School of Life Sciences, Guangzhou University, Guangzhou 510006, PR China.
Department of Engineering Mechanics, Dalian University of Technology, Dalian, Liaoning 116023, PR China.
Acta Biomater. 2018 Oct 15;80:121-130. doi: 10.1016/j.actbio.2018.09.019. Epub 2018 Sep 15.

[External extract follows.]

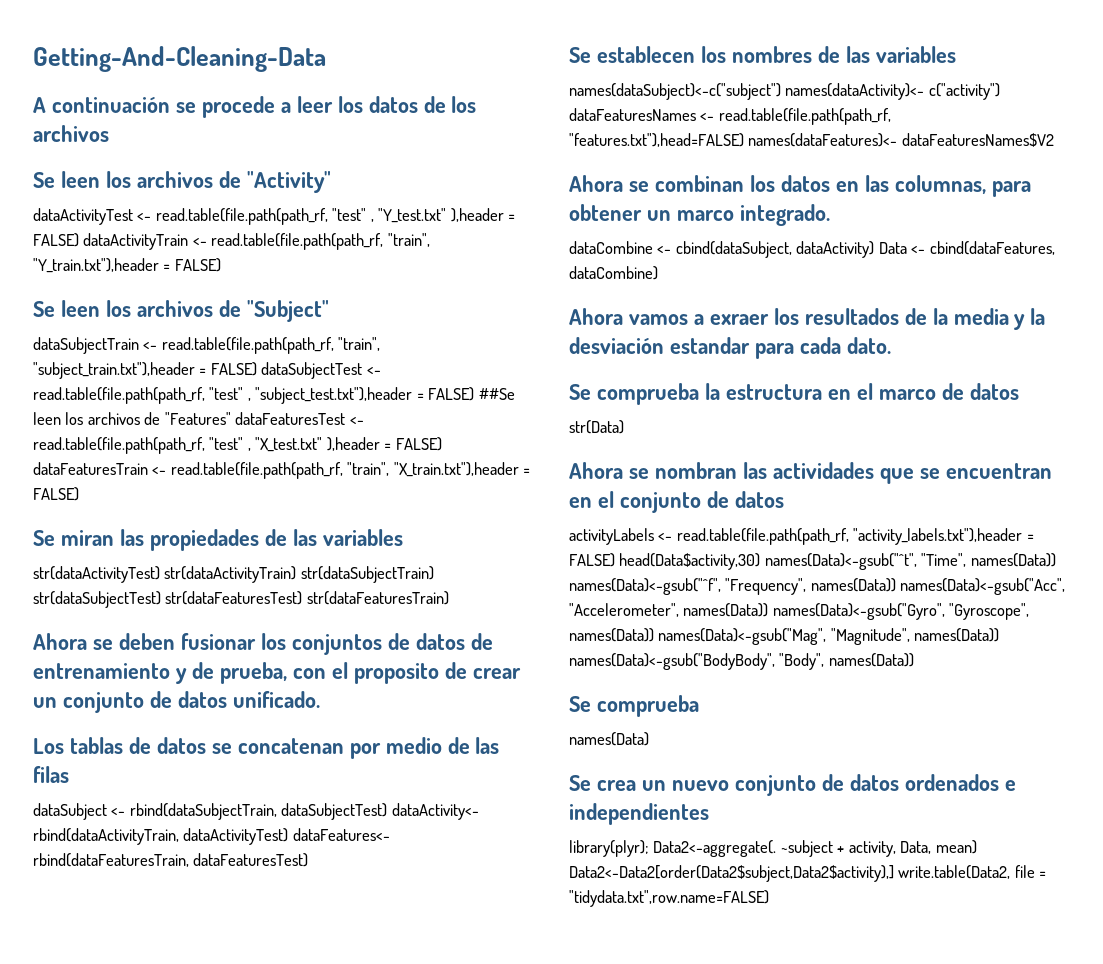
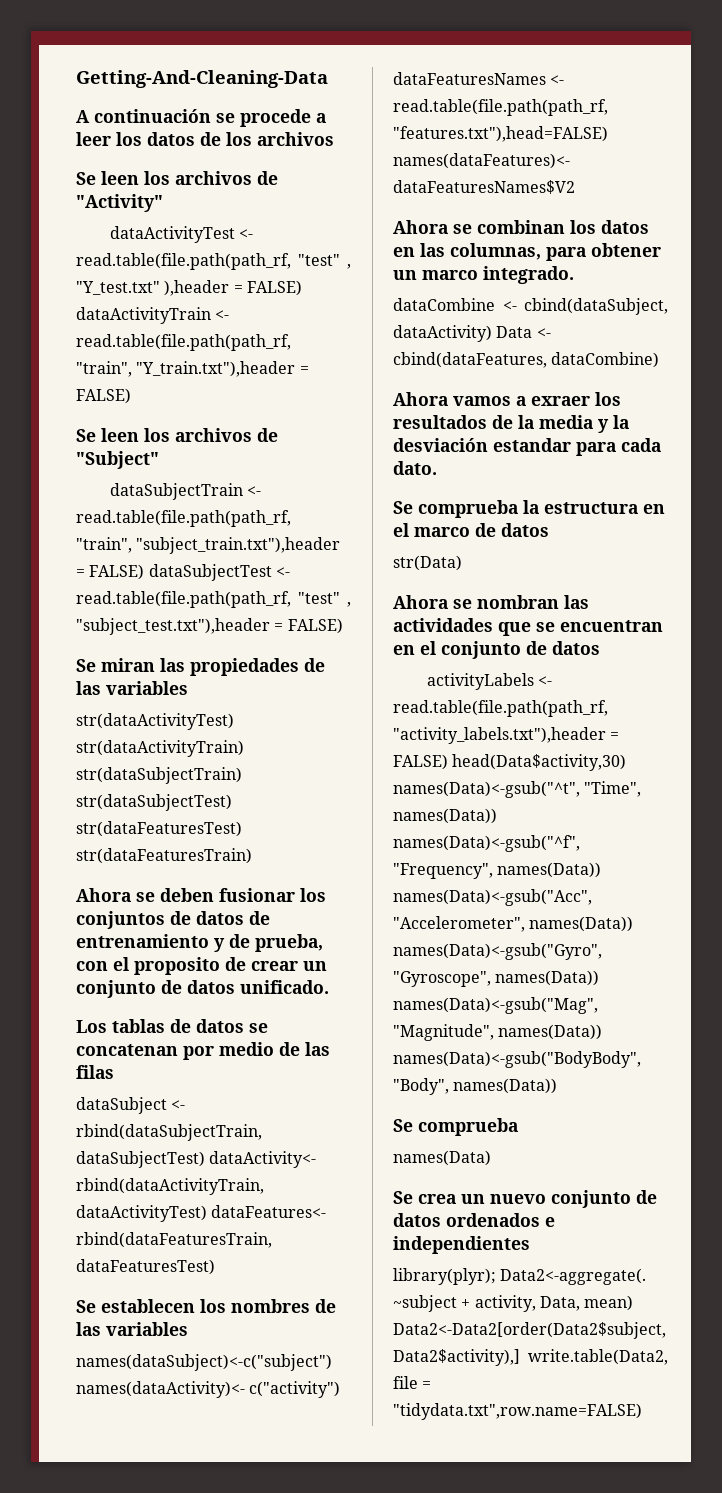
[478,388,515,400] [33,412,364,425] [33,437,442,454] [33,462,531,479] [33,487,79,501] ##Se leen los archivos de "Features" dataFeaturesTest <- read.table(file.path(path_rf, "test" , "X_test.txt" ),header = FALSE) dataFeaturesTrain <- read.table(file.path(path_rf, "train", "X_train.txt"),header = FALSE) -> (343, 626) none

Interactions between bone morphogenetic protein-2 (BMP-2) and biomaterial surfaces are of great significance in the fields of regenerative medicine and bone tissue engineering. In this work, the adsorption and desorption behaviors of BMP-2 on a series of nano-textured hydroxyapatite (HAP) surfaces were systematically investigated by combined molecular dynamic (MD) simulations and steered molecular dynamic (SMD) simulations. The textured HAP surfaces exhibited nanostructured topographies and played a critical role in the mediation of dynamic behaviors of BMP-2. Compared to the HAP-flat model, the HAP-1:1 group (means ridge vs groove = 1:1) showed the excellent ability to capture BMP-2, less conformation change of BMP-2 molecule, and high cysteine-knot stability during the adsorption and desorption processes. These findings suggest that nano-textured HAP surfaces are more capable of loading BMP-2 molecules, and most importantly, they can help maintain a higher biological activity of BMP-2 cargos. In the present study, for the first time, we have deeply clarified the adsorption and desorption dynamics of BMP-2 on various nano-textured HAP surfaces at the atomic level, which can provide significant guidelines for the future design of BMP-2-based tissue engineering implants/scaffolds. STATEMENT OF SIGNIFICANCE: By using combined molecular dynamic (MD) simulations and steered molecular dynamic (SMD) simulations, the adsorption and desorption dynamics of bone morphogenetic protein-2 (BMP-2) dimer on a series of nano-textured hydroxyapatite (HAP) surfaces at the atomic level were presented in details for the first time. We have proved that the HAP-1:1 model (means ridge vs groove = 1:1) possessed excellent ability to capture BMP-2, less conformation change, and high cysteine-knot stability. As a result, the nano-textured topography of HAP-1:1 could maintain a relatively high biological activity of BMP-2 cargos. This work could provide theoretical guidelines for the design of BMP-2-based implants/scaffolds for bone tissue engineering.
骨形态发生蛋白-2(BMP-2)与生物材料表面之间的相互作用在再生医学和骨组织工程领域具有重要意义。在这项工作中,通过组合分子动力学(MD)模拟和引导分子动力学(SMD)模拟,系统地研究了 BMP-2 在一系列纳米纹理羟基磷灰石(HAP)表面上的吸附和解吸行为。纹理化 HAP 表面表现出纳米结构的形貌,在调节 BMP-2 的动态行为方面起着关键作用。与 HAP-平模型相比,HAP-1:1 组(表示脊与槽的比例为 1:1)表现出出色的捕获 BMP-2 的能力、BMP-2 分子构象变化较小以及在吸附和解吸过程中高半胱氨酸结稳定性。这些发现表明,纳米纹理化 HAP 表面更能够负载 BMP-2 分子,最重要的是,它们可以帮助维持 BMP-2 货物的更高生物学活性。在本研究中,我们首次在原子水平上深入阐明了 BMP-2 在各种纳米纹理化 HAP 表面上的吸附和解吸动力学,这为未来基于 BMP-2 的组织工程植入物/支架的设计提供了重要指导。
通过使用组合分子动力学(MD)模拟和引导分子动力学(SMD)模拟,首次详细呈现了骨形态发生蛋白-2(BMP-2)二聚体在一系列纳米纹理羟基磷灰石(HAP)表面上的原子水平的吸附和解吸动力学。我们已经证明,HAP-1:1 模型(表示脊与槽的比例为 1:1)具有出色的捕获 BMP-2 的能力、较小的构象变化和高半胱氨酸结稳定性。因此,HAP-1:1 的纳米纹理形貌可以保持相对较高的 BMP-2 货物的生物学活性。这项工作可为基于 BMP-2 的骨组织工程植入物/支架的设计提供理论指导。